Dopamine Forever

if there’s one thing Feminists and the Manosphere agree on, it’s that video games are stupid.

at worst, guys who play video games are “unattractive losers who probably still live in their mom’s basement.” at best they’re “wasting their life in fantasy land.”

as someone who oscillates between playing a lot of video games and forgetting they exist, i spent awhile contending with these criticisms. in Dalio fashion i wondered “are they true? and if so, how true?

release routing

over lunch i mentioned the video game epidemic to my wife. i explained how i want to want to play again but the mere thought of booting up my PS5, waiting 30 seconds in the game lobby, and charging my wireless headset to talk trash is borderline torture. less hyperbolically it evokes turbo normie levels of boredom.

without hesitation she said “duh, look at what you do all day. video games can never compete with the dopamine release you get from work.
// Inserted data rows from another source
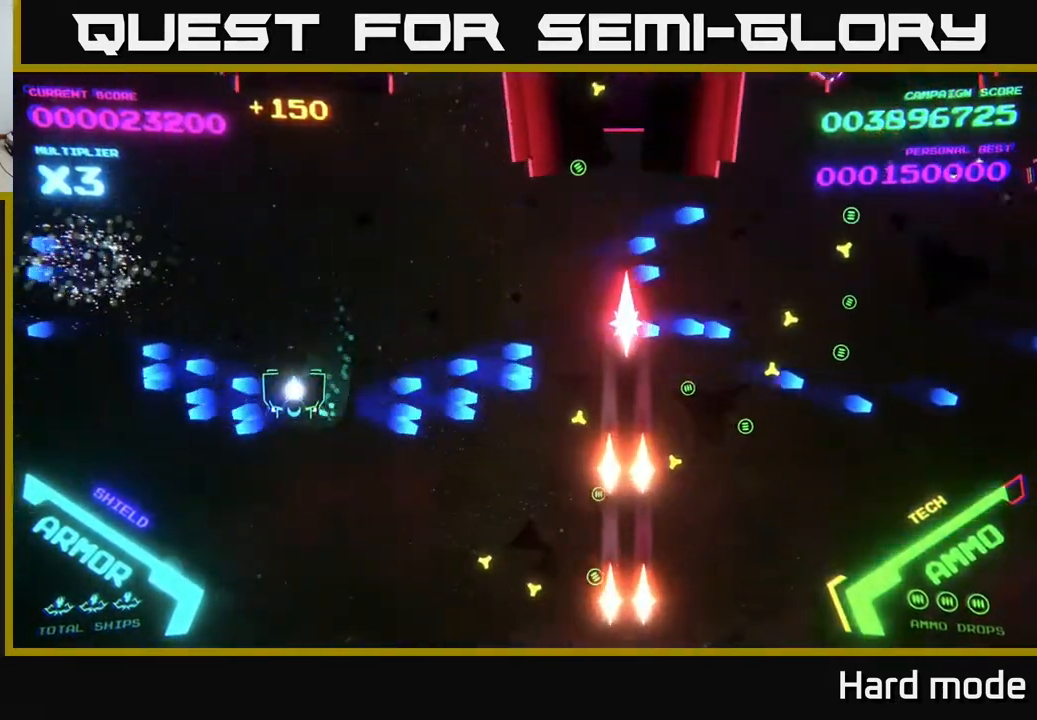
{"buttons": ["B"], "left_stick": "down", "events": [[17, "B", "up"], [67, "B", "down"], [117, "left_stick", "up"], [233, "left_stick", "up-right"], [383, "left_stick", "down"], [400, "B", "up"], [500, "B", "down"]]}
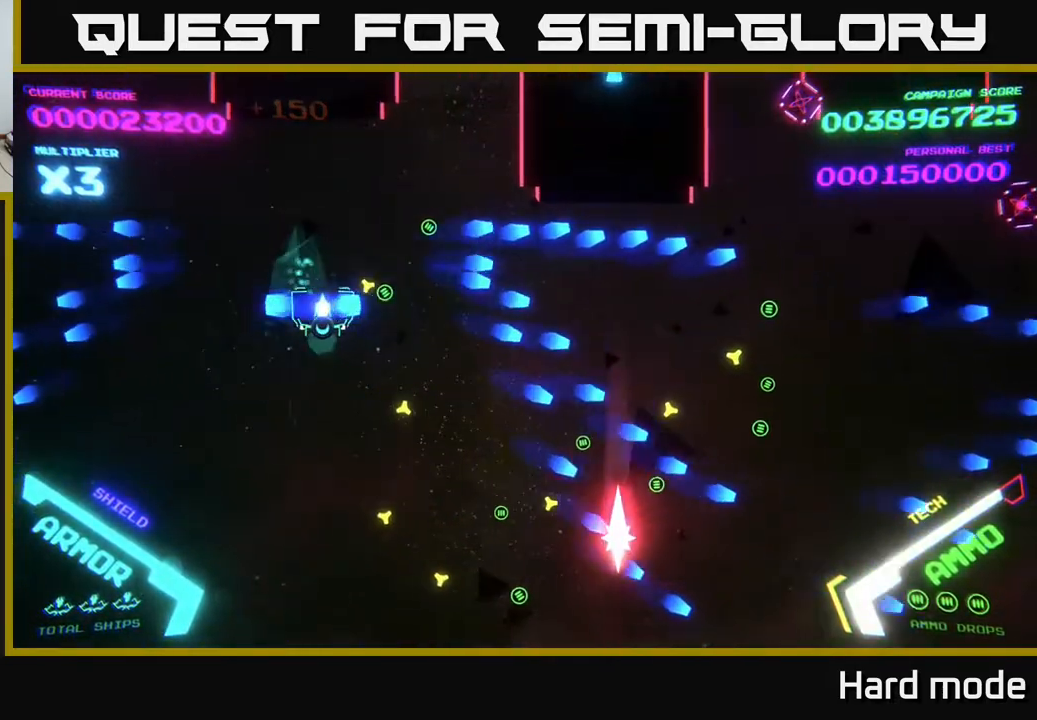
{"buttons": [], "left_stick": "right", "events": [[33, "left_stick", "right"], [167, "B", "up"]]}
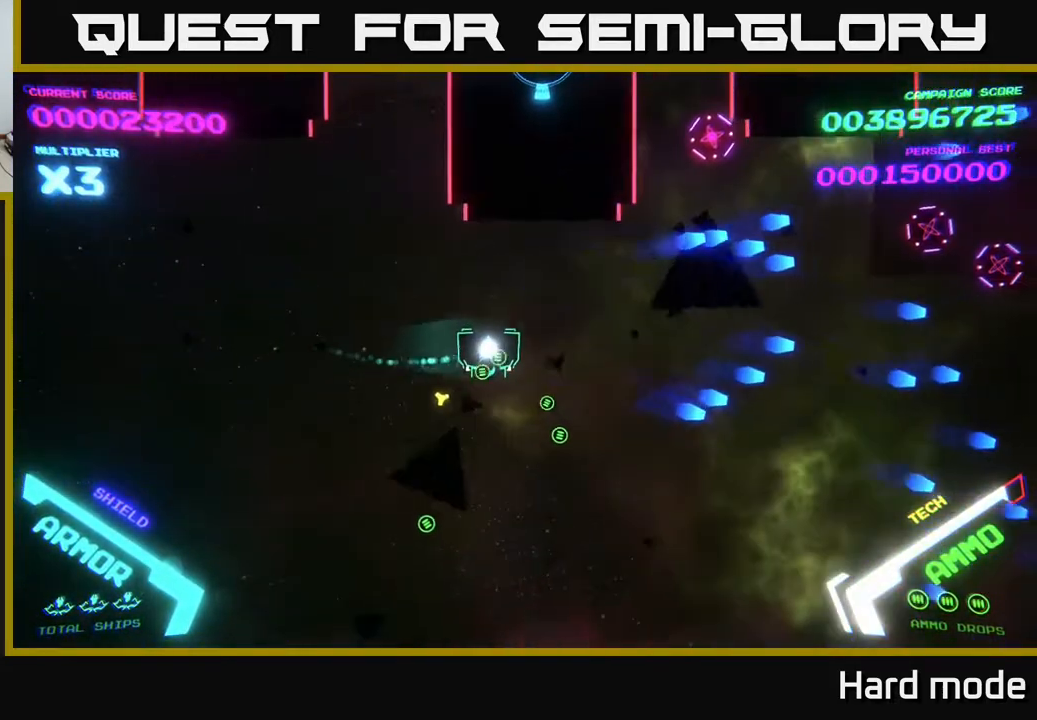
{"buttons": [], "left_stick": "down", "events": [[150, "left_stick", "down"]]}
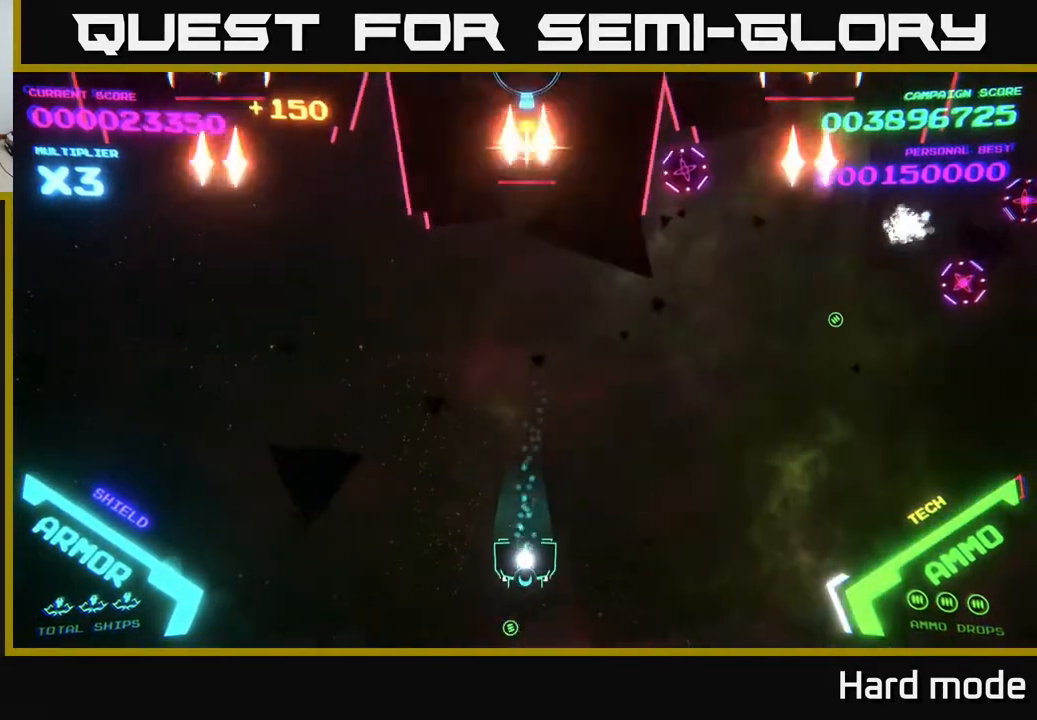
{"buttons": [], "left_stick": "left", "events": [[83, "X", "down"], [150, "X", "up"], [150, "left_stick", "center"], [200, "X", "down"], [283, "X", "up"], [333, "X", "down"], [383, "X", "up"], [400, "left_stick", "left"], [417, "X", "down"], [467, "X", "up"]]}
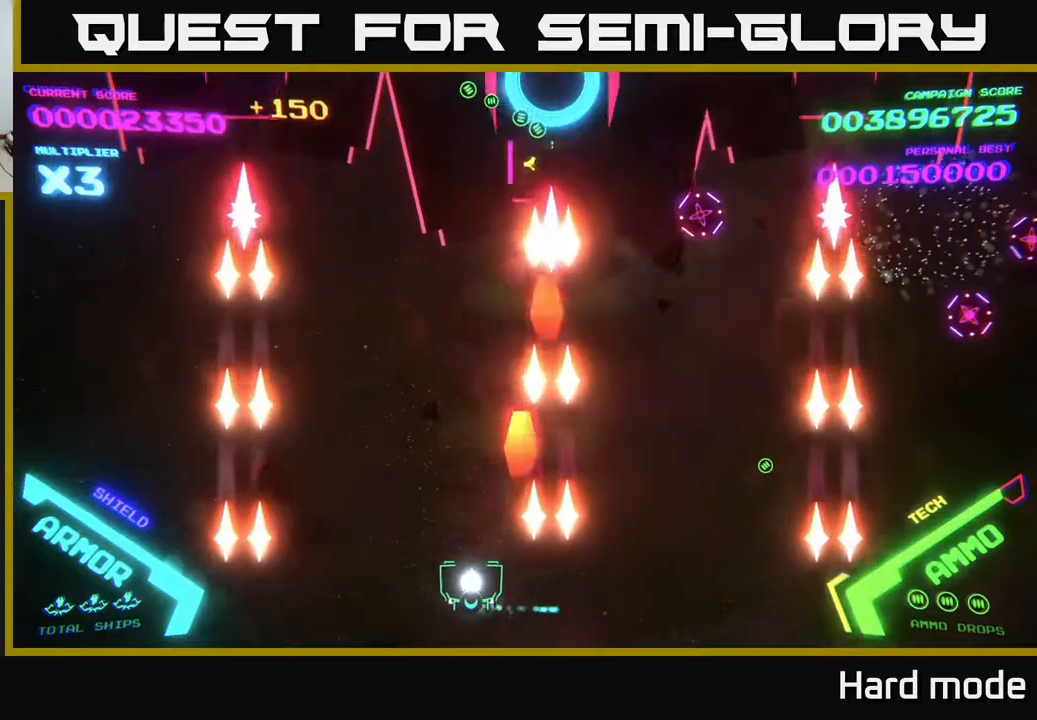
{"buttons": ["B"], "left_stick": "up", "events": [[17, "left_stick", "up-left"], [167, "left_stick", "up"], [317, "B", "down"]]}
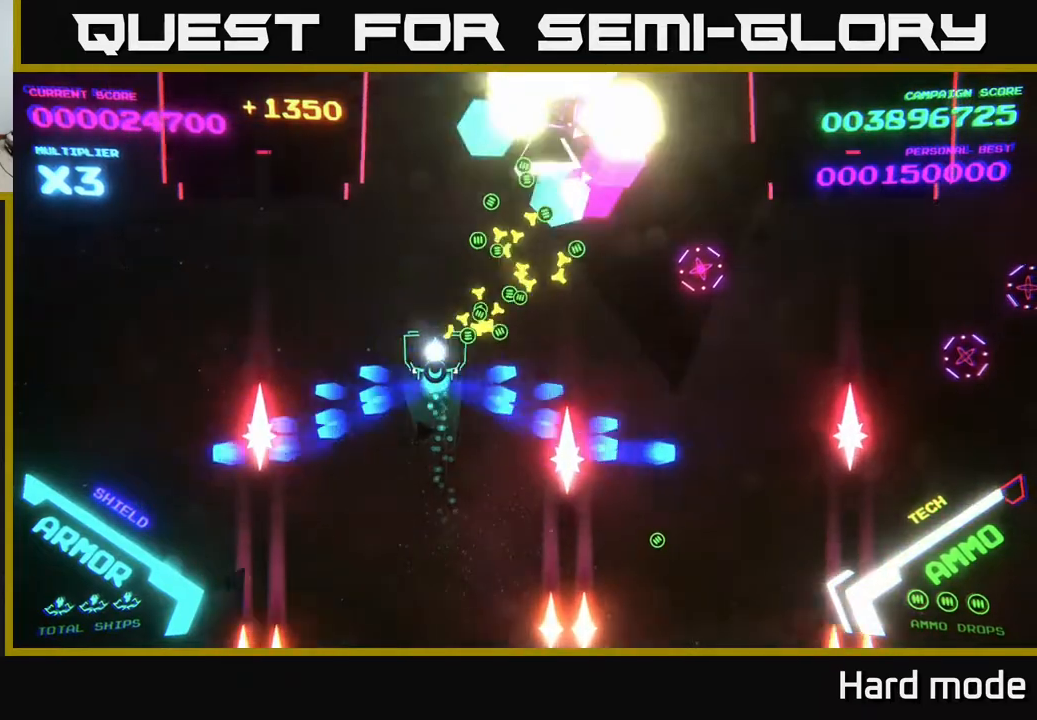
{"buttons": [], "left_stick": "down-right", "events": [[250, "left_stick", "down"], [300, "B", "up"], [350, "B", "down"], [367, "left_stick", "down-right"], [483, "B", "up"]]}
and that’s why she’s mine.

sourcing problem

modern women and traditional men might be on to something. but they’re only directionally accurate. they attack the aesthetic of gaming without offering an alternative.
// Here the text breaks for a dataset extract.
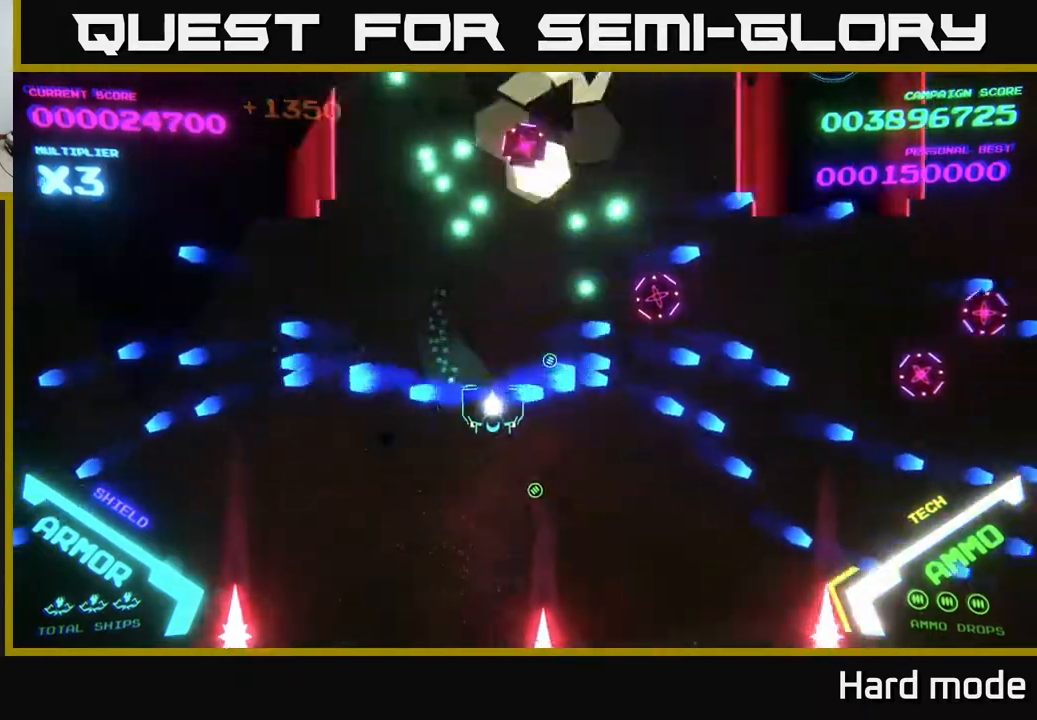
{"buttons": [], "left_stick": "down-left", "events": [[33, "B", "down"], [67, "left_stick", "left"], [117, "B", "up"], [200, "B", "down"], [300, "B", "up"], [400, "B", "down"], [483, "B", "up"], [500, "left_stick", "down-left"]]}
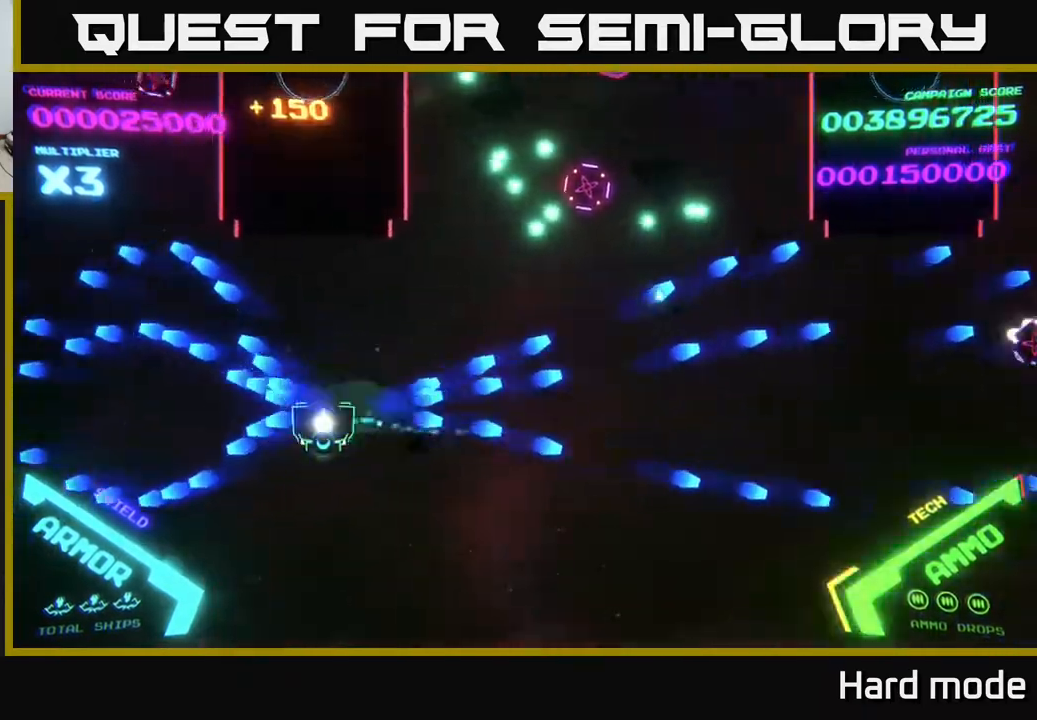
{"buttons": ["X"], "left_stick": "down", "events": [[117, "left_stick", "down"], [350, "X", "down"], [400, "X", "up"], [467, "X", "down"]]}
they ought to be asking why guys play video games in the first place. or don’t ask, just use some imagination. consider that for a few hundred dollars and the click of a button one can procure a plastic box containing a world with a predictable feedback loop that encourages experimentation, dreaming, second chances. where one can learn from their mistakes and be rewarded for their successes.
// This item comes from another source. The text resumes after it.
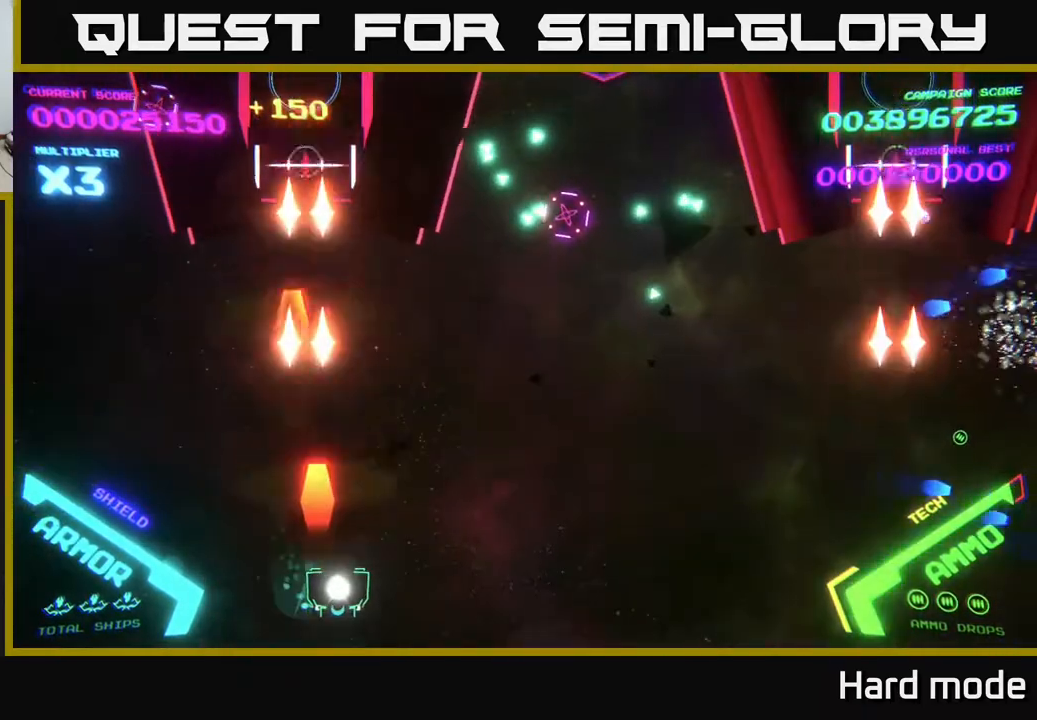
{"buttons": [], "left_stick": "right", "events": [[17, "X", "up"], [67, "X", "down"], [133, "X", "up"], [200, "X", "down"], [233, "left_stick", "right"], [250, "X", "up"]]}
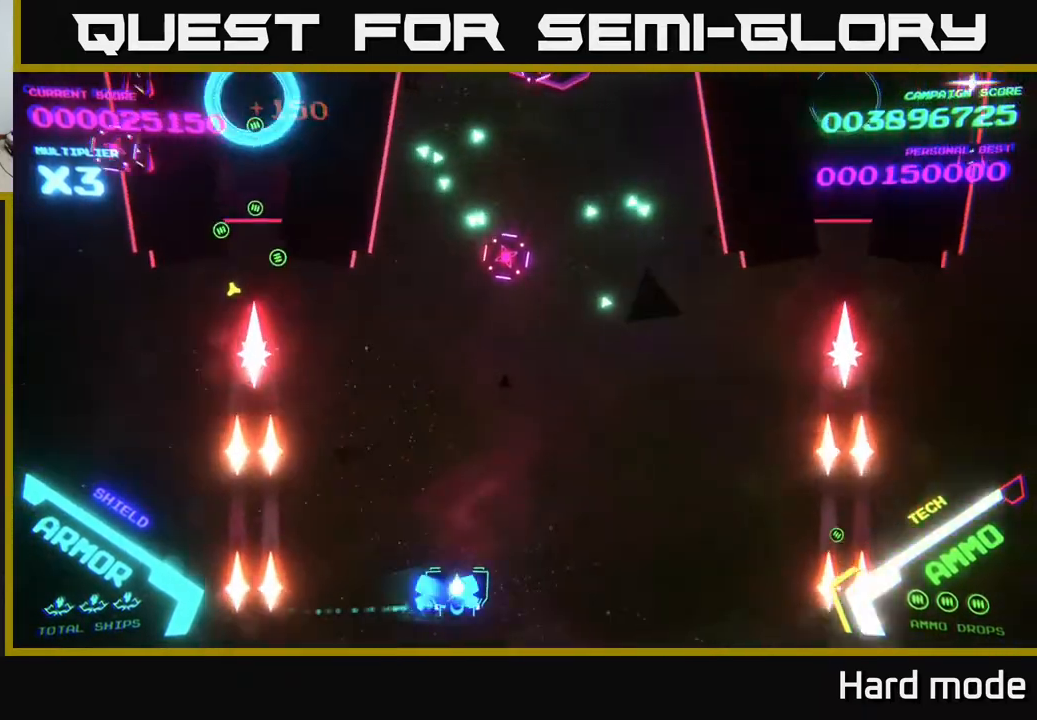
{"buttons": [], "left_stick": "up-left", "events": [[17, "B", "down"], [100, "left_stick", "up"], [200, "left_stick", "up-left"], [417, "B", "up"]]}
to optimists this describes the real world. but it doesn’t feel that way for everyone. some people think they’re stuck in a zip code, body, income bracket, whatever. so to the pixels they go.

abolition

without speculating why, heavy gamers (who indeed fumble real life opportunities) are not connecting the dots: instead of developing a Sim character, they could be the Sim character.

want more interest from girls? throw away your character’s ice cream and send him to the gym. want to make money on YouTube? force your character to practice speaking in front of a camera.

this paradigm won’t shift itself. this year i’m pondering how to help make reality more like a video game, rejecting the idea that we should make video games more realistic.